Don’t be afraid of this social security mistake
Editor’s Note: This story originally appeared on SmartAsset.com.
The Social Security Board of Directors announced last month that the trust fund partially responsible for paying benefits is expected to run out of money by 2033, which will likely lead some retirees to fear their monthly benefits will run out. before their death.
A study by Boston College’s Center for Retirement Research, however, illustrates why it’s essential to read past the headlines and understand how Social Security is funded.
Misinterpreting the news could cause some workers to claim their benefits earlier and perhaps forgo larger payments later.
How media coverage can impact your plans
Boston College’s Center for Retirement Research (CRR) conducted an online survey of more than 3,100 participants who received a news article about the long-term funding challenges facing Social Security.
The article was based on the Social Security Trustees’ 2020 report, which predicted the trust fund would be depleted by 2034, when ongoing payroll taxes would continue to cover around 75% of benefits. Directors have since revised that projection in their 2021 report, saying the trust fund will be cash-strapped by 2033.
All study participants were given the same article to read, but with four possible titles. The headline presented to a control group simply said, “Social Security Faces a Long-Term Funding Gap.” The other three titles all specifically highlighted the eventual depletion of the trust fund:
- “The social security trust fund will exhaust its reserves in 2034”
- “A social security fund is heading towards insolvency in 2034, according to the trustees”
- “The projected income will only cover 75% of the social security benefits expected after 2034”
Each participant then answered a series of questions, including when the person plans to start collecting Social Security and how much they expect to receive. Those who saw one of the three headlines referring to the depletion of the Social Security trust fund said on average that they planned to claim their benefits about a year earlier than the control group (66).
Meanwhile, about 20% of all respondents said they did not expect to receive benefits at all. Some 34% expect to receive full or near full benefits, while the remainder expect their benefits to fall somewhere in the middle.
Those who received the fourth title, which noted that 75% of benefits will still be funded if and when the trust fund runs out, were more realistic about the future of Social Security, according to the study.
Claiming earlier means lower monthly payments
Why is this important? The CRR notes that if workers follow through on their intention to claim benefits earlier, they will freeze lower monthly payments.
“These findings suggest that media coverage of the trust fund has made many workers fear an unrealistic cut in their future social security benefits,” wrote Laura D. Quinby and Gal Wettstein of CRR.
âHowever, adjusting the narrative to include continuing earnings may not be enough to prevent workers from claiming early. If future beneficiaries follow through on their intention to claim a year earlier, they will lock in lower monthly benefits without increasing their savings to close the gap.
For example, a 50-year-old man who earns $ 75,000 a year would receive $ 35,229 a year if he claims Social Security at age 65. If he postpones Social Security for just one year and starts collecting at age 66, the same man will receive an additional $ 2,747 per year, according to SmartAsset’s Social Security calculator.
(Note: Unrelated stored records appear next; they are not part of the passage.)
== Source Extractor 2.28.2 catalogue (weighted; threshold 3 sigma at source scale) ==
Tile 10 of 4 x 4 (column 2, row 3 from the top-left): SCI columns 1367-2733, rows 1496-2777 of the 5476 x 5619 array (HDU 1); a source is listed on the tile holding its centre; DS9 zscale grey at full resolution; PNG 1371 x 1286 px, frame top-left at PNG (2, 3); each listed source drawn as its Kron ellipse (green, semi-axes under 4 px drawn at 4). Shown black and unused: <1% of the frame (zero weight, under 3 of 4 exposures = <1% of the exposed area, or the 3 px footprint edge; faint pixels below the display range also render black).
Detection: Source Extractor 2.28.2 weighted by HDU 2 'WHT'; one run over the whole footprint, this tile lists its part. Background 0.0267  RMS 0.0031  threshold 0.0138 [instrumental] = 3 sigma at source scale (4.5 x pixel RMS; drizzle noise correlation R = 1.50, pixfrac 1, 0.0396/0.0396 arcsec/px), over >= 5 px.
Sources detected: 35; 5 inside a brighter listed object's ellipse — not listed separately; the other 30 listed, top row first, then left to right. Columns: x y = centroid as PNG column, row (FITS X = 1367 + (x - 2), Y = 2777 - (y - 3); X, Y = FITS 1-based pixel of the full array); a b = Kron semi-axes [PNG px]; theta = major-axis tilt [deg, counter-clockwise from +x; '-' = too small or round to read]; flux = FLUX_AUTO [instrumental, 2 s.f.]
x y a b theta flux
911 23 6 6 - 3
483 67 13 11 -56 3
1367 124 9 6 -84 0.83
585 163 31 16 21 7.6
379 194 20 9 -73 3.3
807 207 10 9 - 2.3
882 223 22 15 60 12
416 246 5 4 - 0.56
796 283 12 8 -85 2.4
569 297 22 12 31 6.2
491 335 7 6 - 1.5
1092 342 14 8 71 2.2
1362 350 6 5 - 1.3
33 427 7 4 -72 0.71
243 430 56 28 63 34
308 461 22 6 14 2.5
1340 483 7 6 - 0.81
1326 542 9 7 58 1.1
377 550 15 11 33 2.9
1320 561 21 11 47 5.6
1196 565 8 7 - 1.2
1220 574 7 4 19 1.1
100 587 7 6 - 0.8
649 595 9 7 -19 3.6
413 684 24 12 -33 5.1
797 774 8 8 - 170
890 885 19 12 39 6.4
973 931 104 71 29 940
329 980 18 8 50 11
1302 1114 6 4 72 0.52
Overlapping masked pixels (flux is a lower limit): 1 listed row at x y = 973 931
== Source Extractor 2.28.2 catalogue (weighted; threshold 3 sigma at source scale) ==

Again, claiming Social Security benefits earlier is not always a mistake. Waiting to produce may not be an option depending on a person’s financial situation, retirement income, and other factors including health and life expectancy.
For example, the man in the example above would have to live to age 79 to compensate for the benefits he would have received at age 65.
What future for social security?
The CRR study shows that social security media coverage can not only inform a person’s understanding of the safety net, but also have an impact on how and when a person plans to claim their benefits.
While the trust fund is expected to run out over the next 12 years, that does not mean that the social security system will inevitably fail. Faced with similar long-term funding challenges in the past, Congress has acted.
In 1975, the administrators published a report which predicted that the trust funds for Old Age and Survivors’ Insurance (AVS) and Disability Insurance (AI) would run out of cash by 1979.
As a result, Congress passed the 1977 Social Security Amendments, which increased the payroll tax from 6.45% to 7.65% and reduced benefits slightly to ensure stability of funds for the next 50 years.
However, short-term funding problems persisted in the 1980s, leading to further changes in 1983, including the taxation of benefits and the increase in the retirement age.
“Alarmists who claim that Social Security will no longer be there when today’s young workers retire do not understand or distort the projections,” according to the Center on Budget and Policy Priorities, a progressive think tank.
When planning for Social Security, it is important to understand that the program is funded by ongoing tax collection, in addition to an existing trust fund.
The CRR study shows that media coverage of the future of the trust fund may have an impact on when people consider starting to claim their benefits. While the OASI Trust Fund is expected to be depleted by 2033 under current conditions, Congress has already acted to secure the future of the program when it faces similar challenges.
A financial advisor can help you plan for retirement and determine the right time to start collecting Social Security. Find an advisor now.